What you need to do | All the data that follows should be repeated exactly, without a single picture.

───── Supplied data ─────

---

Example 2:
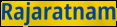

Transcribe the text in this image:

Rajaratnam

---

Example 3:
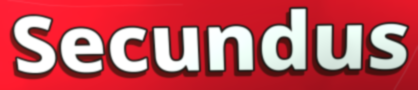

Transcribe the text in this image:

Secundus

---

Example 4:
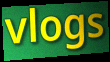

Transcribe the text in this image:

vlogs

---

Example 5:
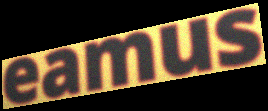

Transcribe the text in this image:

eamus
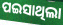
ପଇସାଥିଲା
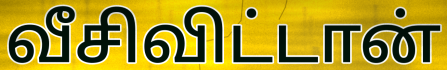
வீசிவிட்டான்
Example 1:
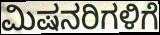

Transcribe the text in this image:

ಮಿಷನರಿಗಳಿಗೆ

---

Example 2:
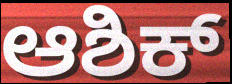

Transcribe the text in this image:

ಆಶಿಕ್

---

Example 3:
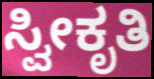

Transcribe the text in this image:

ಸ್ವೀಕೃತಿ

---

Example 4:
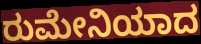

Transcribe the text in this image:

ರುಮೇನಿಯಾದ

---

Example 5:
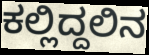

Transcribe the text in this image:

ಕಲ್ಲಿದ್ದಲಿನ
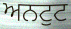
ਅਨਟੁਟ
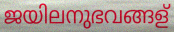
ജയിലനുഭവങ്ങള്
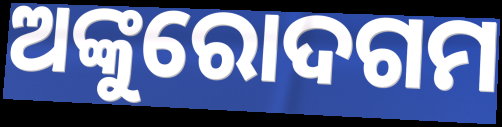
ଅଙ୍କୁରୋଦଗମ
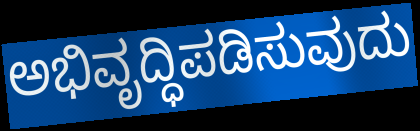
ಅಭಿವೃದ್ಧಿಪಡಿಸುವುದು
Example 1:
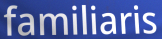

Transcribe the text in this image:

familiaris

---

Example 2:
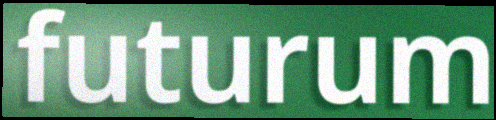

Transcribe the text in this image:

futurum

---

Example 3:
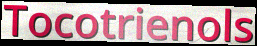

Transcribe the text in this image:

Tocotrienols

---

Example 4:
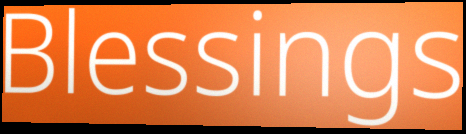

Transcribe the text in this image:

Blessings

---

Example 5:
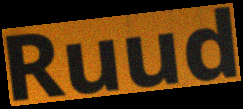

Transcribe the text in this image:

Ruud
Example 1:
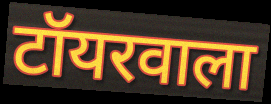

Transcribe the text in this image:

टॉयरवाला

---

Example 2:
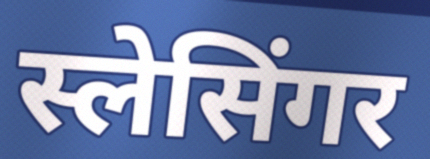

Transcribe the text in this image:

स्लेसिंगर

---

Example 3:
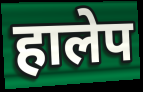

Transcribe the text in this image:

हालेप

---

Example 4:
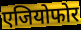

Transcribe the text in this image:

─────

The completed task |
---

Example 2:

Transcribe the text in this image:

Rajaratnam

---

Example 3:

Transcribe the text in this image:

Secundus

---

Example 4:

Transcribe the text in this image:

vlogs

---

Example 5:

Transcribe the text in this image:

eamus
ପଇସାଥିଲା
வீசிவிட்டான்
Example 1:

Transcribe the text in this image:

ಮಿಷನರಿಗಳಿಗೆ

---

Example 2:

Transcribe the text in this image:

ಆಶಿಕ್

---

Example 3:

Transcribe the text in this image:

ಸ್ವೀಕೃತಿ

---

Example 4:

Transcribe the text in this image:

ರುಮೇನಿಯಾದ

---

Example 5:

Transcribe the text in this image:

ಕಲ್ಲಿದ್ದಲಿನ
ਅਨਟੁਟ
ജയിലനുഭവങ്ങള്
ଅଙ୍କୁରୋଦଗମ
ಅಭಿವೃದ್ಧಿಪಡಿಸುವುದು
Example 1:

Transcribe the text in this image:

familiaris

---

Example 2:

Transcribe the text in this image:

futurum

---

Example 3:

Transcribe the text in this image:

Tocotrienols

---

Example 4:

Transcribe the text in this image:

Blessings

---

Example 5:

Transcribe the text in this image:

Ruud
Example 1:

Transcribe the text in this image:

टॉयरवाला

---

Example 2:

Transcribe the text in this image:

स्लेसिंगर

---

Example 3:

Transcribe the text in this image:

हालेप

---

Example 4:

Transcribe the text in this image:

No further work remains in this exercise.